* Текст страницы
= = = = = = =
Автор неизвестен - Журнал День и ночь
Памяти Александра Касымова
Ребёнок, ты играешь на пригорке.
Как хорошо бросать слова на ветер!
Они летят, качаясь в синем небе,
И как прекрасно их преображенье!
Вот это стало городом волшебным,
А в нём живут невиданные люди.
Их сердце — нежность, их глаза — усмешка.
Не плачь, не надо — кончилось виденье.
А вот другое — словно окна в небе,
Где ангелы, выглядывая кротко,
Все смотрят на тебя с недоуменьем.
Не бойся их, ты лучше. Ты — ребёнок.
А это что — как зеркало кривое,
А в нём — чужие… Мама, мама, страшно!
И с диким криком ты домой вбегаешь,
Но мамы нет. И папы нету тоже.
А только кто-то сильною рукою
Тебя бросает прямо на кроватку
И укрывает грубо одеялом,
И в ужасе ты быстро засыпаешь.
А что случилось — ты ведь не узнаешь…
Озолин
В конце сентября 1987 года я приехал в Барнаул из деревни, в которой работал по распределению, и зашёл в местный Союз писателей. Секретарша, милая женщина неопределённого возраста за тридцать, спросила, кто бы мне больше подошёл. Я ответил — если можно, кого-нибудь с нежной душой. Она ушла, и минут через пять или шесть в красный уголок, где я сидел, зашёл большой плотный мужчина лет около пятидесяти. Это был Вильям Янович Озолин. Я показал ему свои стихи, он что-то похвалил, что-то поругал, оставил свой адрес (Барнаул, главпочтамт, ящик 99), и мы расстались. Душа у него и вправду оказалась нежная.
= = = = = = =
* Условие задания
Допишите следующую часть текста страницы, начиная сразу после последнего предложения воспоминаний об Озолине. Записи взяты из другого источника.

(Ключевые точки человека)
= = = = = = =
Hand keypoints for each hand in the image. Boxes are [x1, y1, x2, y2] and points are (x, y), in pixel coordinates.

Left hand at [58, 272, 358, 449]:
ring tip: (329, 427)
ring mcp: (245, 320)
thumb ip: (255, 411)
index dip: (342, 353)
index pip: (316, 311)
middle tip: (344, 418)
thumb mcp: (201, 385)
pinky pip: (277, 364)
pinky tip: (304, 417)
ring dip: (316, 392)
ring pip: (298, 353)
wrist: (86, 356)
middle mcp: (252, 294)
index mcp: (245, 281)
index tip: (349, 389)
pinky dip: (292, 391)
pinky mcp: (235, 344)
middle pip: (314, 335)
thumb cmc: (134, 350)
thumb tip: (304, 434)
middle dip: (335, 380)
= = = = = = =
* Результат
Я писал ему письма, он на них отвечал, он же посоветовал мне ходить в литературное объединение при местном Союзе, и мне удалось несколько раз побывать на его заседаниях, вырываясь из своей Речкуновки, как называл мою деревню Вильям Янович.
Вместе с ним мы как-то пошли в гости к какому-то местному литератору. Это был Борис Капустин. У него недавно вышла первая книга, а лет ему было что-то около сорока. Втроём мы сидели за столом, разговаривали на всякие литературные и не очень темы, они оказались рыбаками, говорили и о рыбалке, кстати, ели какую-то сушёную рыбу. Я не знал, как её едят, и поэтому попросил Вильяма Яновича мне показать, как это делается. Он удивлённо посмотрел на меня, взял большими пальцами рыбку, оторвал ей башку, очистил кожицу и подал мне. Дальше я ел эту рыбу сам, пил водку, но авторитет мой в глазах Вильяма Яновича уже упал.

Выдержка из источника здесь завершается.